Let’s have a look at the distribution of scores in the different populations.

library("ggplot2")
users <- dplyr::select(users, screen_name, language)
scores <- dplyr::left_join(scores, users, by = "screen_name")
scores %>% 
  tidyr::gather("house", "metric", slyth:griff) %>%
ggplot() +
  geom_density(aes(metric)) +
  facet_grid(language ~ house)

plot of chunk unnamed-chunk-4

The graph above gives an idea of what the results will look like…

Applying the sorting hat

For each R or Python account, the sorting hat as written by David Hood will compute a score by house obtained by sorting this account and all JavaScript users by the house metric, and then dividing the judged account’s rank by the total number of JavaScript users. The chosen house is the one with the highest score. Note that this script does not ensure that each house has the same size, but in real life the Sorting hat might use other information than Twitter like Instagram or Github activity, and other programming languages might help fill all houses.

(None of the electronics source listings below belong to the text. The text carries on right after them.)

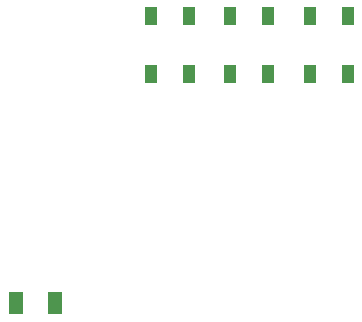
<source format=gbr>
%TF.GenerationSoftware,KiCad,Pcbnew,(5.1.10-1-10_14)*%
%TF.CreationDate,2021-07-05T16:23:29+02:00*%
%TF.ProjectId,cablebot_controller,6361626c-6562-46f7-945f-636f6e74726f,rev?*%
%TF.SameCoordinates,Original*%
%TF.FileFunction,Paste,Top*%
%TF.FilePolarity,Positive*%
%FSLAX46Y46*%
G04 Gerber Fmt 4.6, Leading zero omitted, Abs format (unit mm)*
G04 Created by KiCad (PCBNEW (5.1.10-1-10_14)) date 2021-07-05 16:23:29*
%MOMM*%
%LPD*%
G01*
G04 APERTURE LIST*
%ADD10R,1.000000X1.500000*%
%ADD11R,1.270000X1.905000*%
G04 APERTURE END LIST*
D10*
%TO.C,D3*%
X159325000Y-59425000D03*
X162525000Y-59425000D03*
X159325000Y-54525000D03*
X162525000Y-54525000D03*
%TD*%
%TO.C,D2*%
X152587500Y-59425000D03*
X155787500Y-59425000D03*
X152587500Y-54525000D03*
X155787500Y-54525000D03*
%TD*%
D11*
%TO.C,R1*%
X134449000Y-78800000D03*
X137751000Y-78800000D03*
%TD*%
D10*
%TO.C,D1*%
X145850000Y-59425000D03*
X149050000Y-59425000D03*
X145850000Y-54525000D03*
X149050000Y-54525000D03*
%TD*%
M02*

</source>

I think copy pasting the same code for all houses was the quickest method for David Hood which is fine but I decided I’d re-format the code a little bit to 1) avoid repetitions, 2) getting acquainted with tidy eval (I know, I know, I’m really late) with Omayma’s blog post as a guide. I also browsed this issue to find an example of the correct syntax for arrange. I clearly need more practice, which I intend to get this year, using Edwin Thoen’s reference among other things.

library("rlang")
compare_with <- dplyr::filter(scores, language == "javascript")
compare_with$isSortee <- FALSE

candidates <- dplyr::filter(scores, language != "javascript")
candidates$isSortee <- TRUE

# function for getting the score for one candidate & one house
get_score <- function(house, fullname, candidate, compare_with){
result <- dplyr::bind_rows(compare_with, candidate) %>% 
    dplyr::arrange(!!sym(house)) %>% 
    dplyr::select(!!house,isSortee)
  score <- round(which(result$isSortee)/nrow(result),3)
  tibble::tibble(house = quo_name(fullname),
            score = score)
}

# function for getting the candidate house
# based on the house scores

sort_user <- function(candidate, compare_with){
  
  # seed for the case of equal scores
  set.seed(42)
  
  result <- purrr::map2_df(c("slyth", "huffl", "raven", "griff"),
                          c("Slytherin", "Hufflepuff",
                            "Ravenclaw", "Gryffindor"),
                          get_score,
                          candidate = candidate, 
                          compare_with = compare_with)
  
result %>%
  dplyr::arrange(desc(score)) %>%
  head(n = 1) %>%
  dplyr::mutate(screen_name = candidate$screen_name,
                language = candidate$language) %>%
  dplyr::select(house, screen_name, language)
}

houses <- candidates %>%
  split(candidates$screen_name) %>%
  purrr::map_df(sort_user, compare_with = compare_with)

readr::write_csv(houses, path = "data/2018-01-01-sortinghat-houses.csv")

Answering the question

So now has come the crucial moment of truth… Are Python users more likely to get sorted into Slytherin? I’ll leave statistical tests as an exercise to the reader and just produce a visualization.

library("hrbrthemes")

ggplot(houses) +
  geom_bar(aes(language, fill = house),
           position = "fill")+
  theme_ipsum(base_size = 20,
              axis_title_size = 12) +
  viridis::scale_fill_viridis(discrete = TRUE)

plot of chunk unnamed-chunk-7

Oh, what a non-intuitive result! But maybe this means that the R community is very social on Twitter; or my sample is too small? In any case, I guess this is good news if the R Slytherin sample contain parsselmouths: quite a few useRs should then be able to talk to all the terrifying Australian snakes they’ll meet in Brisbane during useR! 2018.